Prompt ▸
If pictures are present, leave them out, and copy the data word for word.

Given information ▸
--- --- ---
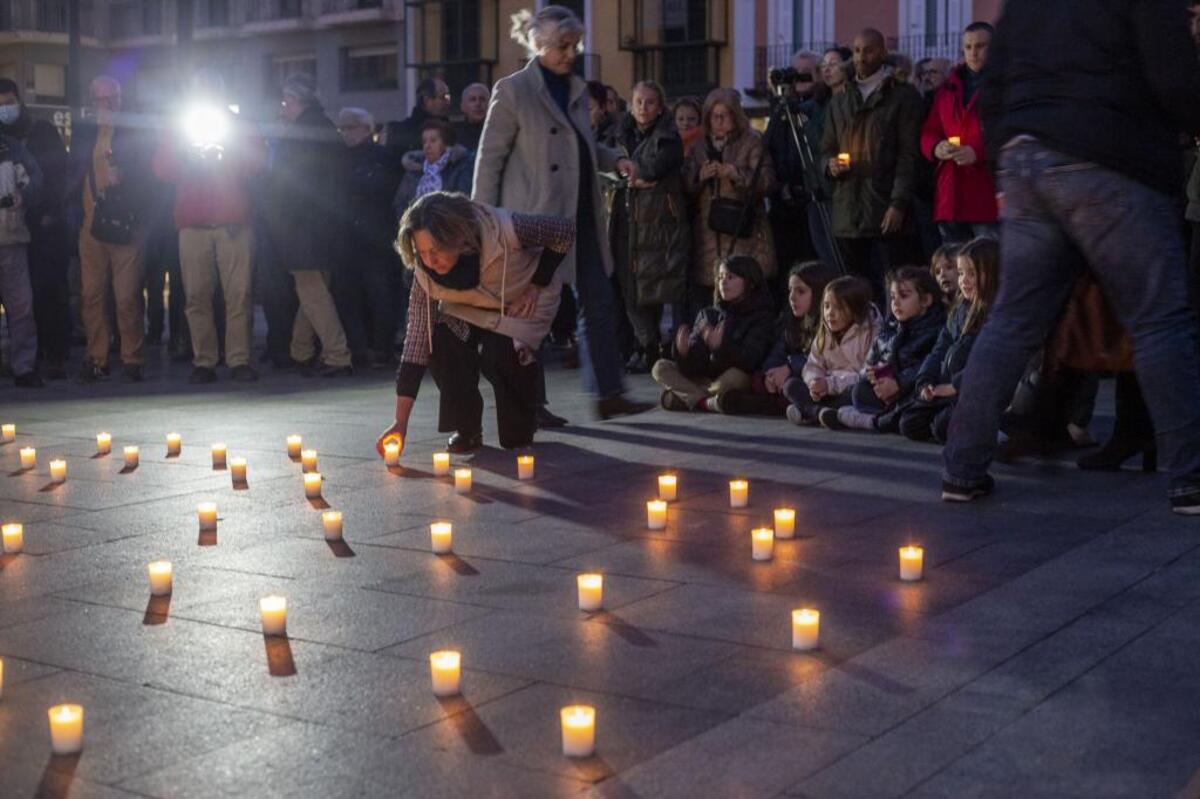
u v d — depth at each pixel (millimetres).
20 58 52500
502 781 3582
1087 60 6125
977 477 6773
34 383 12773
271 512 6883
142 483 7730
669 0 37875
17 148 12609
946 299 9078
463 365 8328
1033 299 6551
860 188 11438
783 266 12594
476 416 8445
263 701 4195
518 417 8523
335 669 4473
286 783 3600
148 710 4145
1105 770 3570
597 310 8945
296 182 13078
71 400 11734
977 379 6672
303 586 5480
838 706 4055
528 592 5328
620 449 8531
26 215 13016
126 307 13164
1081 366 6914
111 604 5285
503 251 8070
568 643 4691
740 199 11961
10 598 5406
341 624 4957
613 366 8953
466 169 13688
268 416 10461
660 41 38031
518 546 6066
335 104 46156
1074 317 6844
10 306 12727
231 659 4594
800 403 9422
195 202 12727
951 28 32844
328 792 3539
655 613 5020
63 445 9156
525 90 8883
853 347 9367
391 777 3623
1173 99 5945
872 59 11305
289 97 13297
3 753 3832
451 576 5590
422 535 6309
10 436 9336
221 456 8297
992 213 11047
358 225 13648
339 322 13445
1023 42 6301
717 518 6566
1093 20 6105
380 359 13945
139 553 6094
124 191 12797
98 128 13008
--- --- ---
Answer to this problem ▸
u v d — depth at each pixel (millimetres).
20 58 52500
502 781 3582
1087 60 6125
977 477 6773
34 383 12773
271 512 6883
142 483 7730
669 0 37875
17 148 12609
946 299 9078
463 365 8328
1033 299 6551
860 188 11438
783 266 12594
476 416 8445
263 701 4195
518 417 8523
335 669 4473
286 783 3600
148 710 4145
1105 770 3570
597 310 8945
296 182 13078
71 400 11734
977 379 6672
303 586 5480
838 706 4055
528 592 5328
620 449 8531
26 215 13016
126 307 13164
1081 366 6914
111 604 5285
503 251 8070
568 643 4691
740 199 11961
10 598 5406
341 624 4957
613 366 8953
466 169 13688
268 416 10461
660 41 38031
518 546 6066
335 104 46156
1074 317 6844
10 306 12727
231 659 4594
800 403 9422
195 202 12727
951 28 32844
328 792 3539
655 613 5020
63 445 9156
525 90 8883
853 347 9367
391 777 3623
1173 99 5945
872 59 11305
289 97 13297
3 753 3832
451 576 5590
422 535 6309
10 436 9336
221 456 8297
992 213 11047
358 225 13648
339 322 13445
1023 42 6301
717 518 6566
1093 20 6105
380 359 13945
139 553 6094
124 191 12797
98 128 13008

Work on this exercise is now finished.